Top of Data for this task

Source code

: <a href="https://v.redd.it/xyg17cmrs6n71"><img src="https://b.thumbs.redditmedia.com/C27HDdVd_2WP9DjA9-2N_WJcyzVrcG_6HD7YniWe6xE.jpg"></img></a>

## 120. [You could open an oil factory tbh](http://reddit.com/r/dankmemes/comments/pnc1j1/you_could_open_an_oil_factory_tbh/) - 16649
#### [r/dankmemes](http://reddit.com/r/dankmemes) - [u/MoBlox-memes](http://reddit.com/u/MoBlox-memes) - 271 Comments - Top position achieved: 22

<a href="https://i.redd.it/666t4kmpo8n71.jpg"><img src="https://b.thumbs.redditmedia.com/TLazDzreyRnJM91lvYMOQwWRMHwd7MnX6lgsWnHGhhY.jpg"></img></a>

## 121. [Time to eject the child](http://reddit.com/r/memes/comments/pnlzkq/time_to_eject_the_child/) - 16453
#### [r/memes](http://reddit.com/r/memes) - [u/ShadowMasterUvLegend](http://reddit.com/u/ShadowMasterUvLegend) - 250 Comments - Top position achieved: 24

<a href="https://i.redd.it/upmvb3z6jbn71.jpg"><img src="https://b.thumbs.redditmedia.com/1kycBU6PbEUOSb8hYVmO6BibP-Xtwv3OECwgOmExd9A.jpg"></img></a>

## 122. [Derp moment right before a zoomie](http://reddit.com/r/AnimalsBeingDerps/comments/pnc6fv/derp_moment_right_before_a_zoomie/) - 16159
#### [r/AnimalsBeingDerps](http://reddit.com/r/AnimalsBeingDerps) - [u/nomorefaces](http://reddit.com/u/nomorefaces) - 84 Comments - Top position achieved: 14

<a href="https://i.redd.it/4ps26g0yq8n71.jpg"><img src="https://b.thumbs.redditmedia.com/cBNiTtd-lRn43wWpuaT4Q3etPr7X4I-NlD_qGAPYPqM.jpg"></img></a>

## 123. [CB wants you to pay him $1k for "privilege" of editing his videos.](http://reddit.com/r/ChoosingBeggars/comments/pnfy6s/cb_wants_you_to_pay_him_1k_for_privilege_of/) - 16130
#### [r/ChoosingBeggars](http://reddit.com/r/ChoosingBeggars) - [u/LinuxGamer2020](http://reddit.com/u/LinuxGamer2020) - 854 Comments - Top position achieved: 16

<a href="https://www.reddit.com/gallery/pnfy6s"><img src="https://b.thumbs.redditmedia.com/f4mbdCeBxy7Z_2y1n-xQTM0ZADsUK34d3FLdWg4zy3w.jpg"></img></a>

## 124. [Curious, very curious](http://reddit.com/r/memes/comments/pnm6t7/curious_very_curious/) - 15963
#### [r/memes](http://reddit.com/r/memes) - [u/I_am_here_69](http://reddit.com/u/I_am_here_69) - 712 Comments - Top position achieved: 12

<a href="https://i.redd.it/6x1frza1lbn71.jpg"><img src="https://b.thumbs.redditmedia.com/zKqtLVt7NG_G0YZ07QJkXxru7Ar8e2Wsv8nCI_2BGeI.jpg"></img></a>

Bottom of Data for this task

_Task item_
Taking the line that contains "position achieved: 16" as the first and the last line of the material as the final one, transcribe that span exactly and include nothing else.

_Finished task_
#### [r/ChoosingBeggars](http://reddit.com/r/ChoosingBeggars) - [u/LinuxGamer2020](http://reddit.com/u/LinuxGamer2020) - 854 Comments - Top position achieved: 16

<a href="https://www.reddit.com/gallery/pnfy6s"><img src="https://b.thumbs.redditmedia.com/f4mbdCeBxy7Z_2y1n-xQTM0ZADsUK34d3FLdWg4zy3w.jpg"></img></a>

## 124. [Curious, very curious](http://reddit.com/r/memes/comments/pnm6t7/curious_very_curious/) - 15963
#### [r/memes](http://reddit.com/r/memes) - [u/I_am_here_69](http://reddit.com/u/I_am_here_69) - 712 Comments - Top position achieved: 12

<a href="https://i.redd.it/6x1frza1lbn71.jpg"><img src="https://b.thumbs.redditmedia.com/zKqtLVt7NG_G0YZ07QJkXxru7Ar8e2Wsv8nCI_2BGeI.jpg"></img></a>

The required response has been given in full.